PASSAGE TO READ:

There seems to be a clear notion of "taking into consideration" the humanity of others in the Formula of Humanity.

  • "Every rational being exists as an end in himself, not merely as a means for arbitrary use by this or that will: he must in all his actions... always be viewed at the same time as an end."

It would seem that Kant enjoins respect for human beings as what is fundamental to ethics (a point easily accepted) however, I struggle to see how this might align with certain conceptions of justice. For instance criminal sentences that are disproportionately harsh in order to deter prospective offenders (marijuana legislation in Bali). In this instance, doesn't the prisoner become 'instrumental' in meeting ends that seek to be optimific for the broader society, i.e. Deterring people from trafficking illicit drugs.

Would such laws be immoral in a Kantian sense? Is it as simple as a Utilitarian moral attitude being expressed in such laws, or does something further stand in opposition to Kant in this case?


1 Answer 1


I think your question turns out to be confused. Obviously, there are conceptions of justice that are incompatible with Kant's ethics. But I think the example you raise won't pass muster on this count.

EXERCISE TASK 1: In the post on Kant's Formula of Humanity, what case is given as an example of criminal sentences made disproportionately harsh to deter prospective offenders?
EXERCISE TASK 2: Reproduce a portion of the post on Kant's Formula of Humanity, starting at the words "There seems to" and ending after the words "trafficking illicit drugs.".
The items that come next aren't needed for anything here.

DATASET CONTENT:
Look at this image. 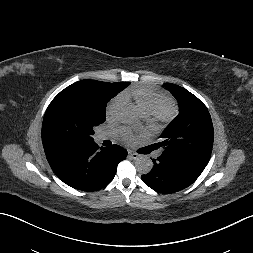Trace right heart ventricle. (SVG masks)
<instances>
[{
  "label": "right heart ventricle",
  "mask_w": 253,
  "mask_h": 253,
  "mask_svg": "<svg viewBox=\"0 0 253 253\" xmlns=\"http://www.w3.org/2000/svg\"><path fill=\"white\" fill-rule=\"evenodd\" d=\"M124 100L132 99L146 115H152L166 100L164 94L145 87H136L122 94Z\"/></svg>",
  "instance_id": "obj_1"
}]
</instances>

TASK SOLUTION 1: Marijuana legislation in Bali.

TASK SOLUTION 2:
There seems to be a clear notion of "taking into consideration" the humanity of others in the Formula of Humanity.

  • "Every rational being exists as an end in himself, not merely as a means for arbitrary use by this or that will: he must in all his actions... always be viewed at the same time as an end."

It would seem that Kant enjoins respect for human beings as what is fundamental to ethics (a point easily accepted) however, I struggle to see how this might align with certain conceptions of justice. For instance criminal sentences that are disproportionately harsh in order to deter prospective offenders (marijuana legislation in Bali). In this instance, doesn't the prisoner become 'instrumental' in meeting ends that seek to be optimific for the broader society, i.e. Deterring people from trafficking illicit drugs.